Material for this task:
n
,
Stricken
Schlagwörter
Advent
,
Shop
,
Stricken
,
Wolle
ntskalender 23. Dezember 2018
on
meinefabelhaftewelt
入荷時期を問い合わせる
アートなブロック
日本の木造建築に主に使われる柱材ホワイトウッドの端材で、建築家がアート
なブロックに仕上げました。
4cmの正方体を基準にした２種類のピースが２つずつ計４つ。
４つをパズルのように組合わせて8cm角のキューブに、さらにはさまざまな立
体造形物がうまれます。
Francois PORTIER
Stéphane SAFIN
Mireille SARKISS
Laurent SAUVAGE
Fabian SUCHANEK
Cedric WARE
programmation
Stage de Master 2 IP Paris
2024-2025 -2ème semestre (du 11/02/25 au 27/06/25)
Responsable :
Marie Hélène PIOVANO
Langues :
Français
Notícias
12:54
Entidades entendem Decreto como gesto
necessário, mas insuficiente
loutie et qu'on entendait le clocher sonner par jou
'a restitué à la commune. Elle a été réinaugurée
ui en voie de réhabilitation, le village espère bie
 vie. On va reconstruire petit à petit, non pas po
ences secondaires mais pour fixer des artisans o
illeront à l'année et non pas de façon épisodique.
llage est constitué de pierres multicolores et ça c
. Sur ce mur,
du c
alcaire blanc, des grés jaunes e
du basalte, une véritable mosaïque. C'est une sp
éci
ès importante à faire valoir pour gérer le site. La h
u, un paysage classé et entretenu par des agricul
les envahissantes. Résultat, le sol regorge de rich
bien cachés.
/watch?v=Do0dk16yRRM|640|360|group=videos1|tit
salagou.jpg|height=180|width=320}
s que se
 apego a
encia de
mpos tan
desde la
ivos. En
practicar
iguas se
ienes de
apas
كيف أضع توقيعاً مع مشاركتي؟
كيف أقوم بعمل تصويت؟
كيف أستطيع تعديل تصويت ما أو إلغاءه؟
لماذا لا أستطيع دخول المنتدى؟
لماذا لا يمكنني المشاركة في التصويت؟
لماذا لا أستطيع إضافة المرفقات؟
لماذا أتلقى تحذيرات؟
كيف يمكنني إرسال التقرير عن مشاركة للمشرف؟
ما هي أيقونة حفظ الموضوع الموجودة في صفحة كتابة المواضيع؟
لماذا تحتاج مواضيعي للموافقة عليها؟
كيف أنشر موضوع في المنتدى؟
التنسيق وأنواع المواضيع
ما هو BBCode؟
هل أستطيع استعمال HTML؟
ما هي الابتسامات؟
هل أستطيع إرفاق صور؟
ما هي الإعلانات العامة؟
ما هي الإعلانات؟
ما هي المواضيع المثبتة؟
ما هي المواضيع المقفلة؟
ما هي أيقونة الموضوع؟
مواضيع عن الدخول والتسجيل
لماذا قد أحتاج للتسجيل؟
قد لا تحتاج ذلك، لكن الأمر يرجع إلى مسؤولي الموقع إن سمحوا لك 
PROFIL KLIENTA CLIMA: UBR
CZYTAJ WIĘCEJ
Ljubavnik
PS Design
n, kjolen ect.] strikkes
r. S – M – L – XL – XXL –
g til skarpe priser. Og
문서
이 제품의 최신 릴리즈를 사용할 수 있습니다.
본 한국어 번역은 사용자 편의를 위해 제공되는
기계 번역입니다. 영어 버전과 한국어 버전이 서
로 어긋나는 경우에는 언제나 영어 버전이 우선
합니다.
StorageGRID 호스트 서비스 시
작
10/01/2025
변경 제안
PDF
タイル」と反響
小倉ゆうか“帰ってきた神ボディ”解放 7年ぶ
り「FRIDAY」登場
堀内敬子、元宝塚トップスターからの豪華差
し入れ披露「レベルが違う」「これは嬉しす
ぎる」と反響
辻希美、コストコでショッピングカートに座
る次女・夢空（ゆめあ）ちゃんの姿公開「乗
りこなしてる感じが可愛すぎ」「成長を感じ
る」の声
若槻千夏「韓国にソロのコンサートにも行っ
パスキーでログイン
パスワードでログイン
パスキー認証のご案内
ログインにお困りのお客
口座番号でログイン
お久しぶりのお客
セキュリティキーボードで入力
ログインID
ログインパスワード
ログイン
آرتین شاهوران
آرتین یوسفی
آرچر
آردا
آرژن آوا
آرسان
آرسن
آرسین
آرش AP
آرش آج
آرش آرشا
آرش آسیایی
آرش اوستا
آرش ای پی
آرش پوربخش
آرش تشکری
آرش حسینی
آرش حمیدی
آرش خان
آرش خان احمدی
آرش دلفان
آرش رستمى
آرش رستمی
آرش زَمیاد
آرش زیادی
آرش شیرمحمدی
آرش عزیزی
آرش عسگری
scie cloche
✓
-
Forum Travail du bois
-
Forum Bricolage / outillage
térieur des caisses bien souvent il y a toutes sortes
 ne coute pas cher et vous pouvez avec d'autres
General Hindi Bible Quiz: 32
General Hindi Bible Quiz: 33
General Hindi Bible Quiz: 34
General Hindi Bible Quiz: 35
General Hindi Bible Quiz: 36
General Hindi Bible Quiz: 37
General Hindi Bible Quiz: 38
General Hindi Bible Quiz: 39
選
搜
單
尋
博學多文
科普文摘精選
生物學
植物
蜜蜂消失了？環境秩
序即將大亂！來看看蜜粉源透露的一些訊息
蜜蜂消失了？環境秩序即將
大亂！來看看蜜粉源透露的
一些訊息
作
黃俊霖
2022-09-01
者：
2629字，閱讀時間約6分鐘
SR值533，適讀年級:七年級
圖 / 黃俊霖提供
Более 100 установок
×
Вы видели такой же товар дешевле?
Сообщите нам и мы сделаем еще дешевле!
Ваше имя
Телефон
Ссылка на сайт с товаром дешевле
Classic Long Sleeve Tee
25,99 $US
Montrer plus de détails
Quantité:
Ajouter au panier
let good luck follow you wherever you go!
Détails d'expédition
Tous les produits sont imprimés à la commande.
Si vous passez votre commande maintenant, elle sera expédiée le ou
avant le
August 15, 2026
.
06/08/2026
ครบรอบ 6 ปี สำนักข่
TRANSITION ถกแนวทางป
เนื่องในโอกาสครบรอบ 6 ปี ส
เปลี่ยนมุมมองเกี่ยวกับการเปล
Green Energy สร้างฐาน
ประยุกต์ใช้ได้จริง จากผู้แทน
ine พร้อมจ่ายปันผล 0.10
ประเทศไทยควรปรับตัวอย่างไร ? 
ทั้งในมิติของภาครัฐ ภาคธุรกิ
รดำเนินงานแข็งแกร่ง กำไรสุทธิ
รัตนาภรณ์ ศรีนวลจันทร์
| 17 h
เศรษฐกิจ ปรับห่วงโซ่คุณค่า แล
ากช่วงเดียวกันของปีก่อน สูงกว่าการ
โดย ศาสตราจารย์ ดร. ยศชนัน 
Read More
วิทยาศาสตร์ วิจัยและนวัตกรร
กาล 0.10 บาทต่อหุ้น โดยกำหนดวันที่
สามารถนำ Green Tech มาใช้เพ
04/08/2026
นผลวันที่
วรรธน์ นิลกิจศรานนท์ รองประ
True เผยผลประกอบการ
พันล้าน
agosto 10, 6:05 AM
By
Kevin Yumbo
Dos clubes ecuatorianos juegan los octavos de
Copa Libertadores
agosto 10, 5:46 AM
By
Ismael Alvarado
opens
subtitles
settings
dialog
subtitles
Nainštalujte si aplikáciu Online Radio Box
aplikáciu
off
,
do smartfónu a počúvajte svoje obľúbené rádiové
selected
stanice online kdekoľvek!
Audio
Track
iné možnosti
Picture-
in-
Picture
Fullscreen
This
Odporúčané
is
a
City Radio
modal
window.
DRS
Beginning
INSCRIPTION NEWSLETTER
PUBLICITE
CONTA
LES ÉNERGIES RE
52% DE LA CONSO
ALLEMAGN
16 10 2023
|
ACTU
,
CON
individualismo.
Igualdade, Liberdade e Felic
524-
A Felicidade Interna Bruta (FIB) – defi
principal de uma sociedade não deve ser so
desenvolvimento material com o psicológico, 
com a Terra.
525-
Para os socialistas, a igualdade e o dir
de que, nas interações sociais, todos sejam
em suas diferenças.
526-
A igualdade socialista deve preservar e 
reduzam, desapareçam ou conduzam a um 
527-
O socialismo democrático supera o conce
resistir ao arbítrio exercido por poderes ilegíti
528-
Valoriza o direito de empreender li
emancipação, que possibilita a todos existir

Work item: There is a line with "PROFIL KLIENTA CLIMA: UBR" and a line with "Сообщите нам и мы сделаем еще дешевле!" above. Copy exactly those two lines and all lines between them, with nothing else.

Task answer:
PROFIL KLIENTA CLIMA: UBR
CZYTAJ WIĘCEJ
Ljubavnik
PS Design
n, kjolen ect.] strikkes
r. S – M – L – XL – XXL –
g til skarpe priser. Og
문서
이 제품의 최신 릴리즈를 사용할 수 있습니다.
본 한국어 번역은 사용자 편의를 위해 제공되는
기계 번역입니다. 영어 버전과 한국어 버전이 서
로 어긋나는 경우에는 언제나 영어 버전이 우선
합니다.
StorageGRID 호스트 서비스 시
작
10/01/2025
변경 제안
PDF
タイル」と反響
小倉ゆうか“帰ってきた神ボディ”解放 7年ぶ
り「FRIDAY」登場
堀内敬子、元宝塚トップスターからの豪華差
し入れ披露「レベルが違う」「これは嬉しす
ぎる」と反響
辻希美、コストコでショッピングカートに座
る次女・夢空（ゆめあ）ちゃんの姿公開「乗
りこなしてる感じが可愛すぎ」「成長を感じ
る」の声
若槻千夏「韓国にソロのコンサートにも行っ
パスキーでログイン
パスワードでログイン
パスキー認証のご案内
ログインにお困りのお客
口座番号でログイン
お久しぶりのお客
セキュリティキーボードで入力
ログインID
ログインパスワード
ログイン
آرتین شاهوران
آرتین یوسفی
آرچر
آردا
آرژن آوا
آرسان
آرسن
آرسین
آرش AP
آرش آج
آرش آرشا
آرش آسیایی
آرش اوستا
آرش ای پی
آرش پوربخش
آرش تشکری
آرش حسینی
آرش حمیدی
آرش خان
آرش خان احمدی
آرش دلفان
آرش رستمى
آرش رستمی
آرش زَمیاد
آرش زیادی
آرش شیرمحمدی
آرش عزیزی
آرش عسگری
scie cloche
✓
-
Forum Travail du bois
-
Forum Bricolage / outillage
térieur des caisses bien souvent il y a toutes sortes
 ne coute pas cher et vous pouvez avec d'autres
General Hindi Bible Quiz: 32
General Hindi Bible Quiz: 33
General Hindi Bible Quiz: 34
General Hindi Bible Quiz: 35
General Hindi Bible Quiz: 36
General Hindi Bible Quiz: 37
General Hindi Bible Quiz: 38
General Hindi Bible Quiz: 39
選
搜
單
尋
博學多文
科普文摘精選
生物學
植物
蜜蜂消失了？環境秩
序即將大亂！來看看蜜粉源透露的一些訊息
蜜蜂消失了？環境秩序即將
大亂！來看看蜜粉源透露的
一些訊息
作
黃俊霖
2022-09-01
者：
2629字，閱讀時間約6分鐘
SR值533，適讀年級:七年級
圖 / 黃俊霖提供
Более 100 установок
×
Вы видели такой же товар дешевле?
Сообщите нам и мы сделаем еще дешевле!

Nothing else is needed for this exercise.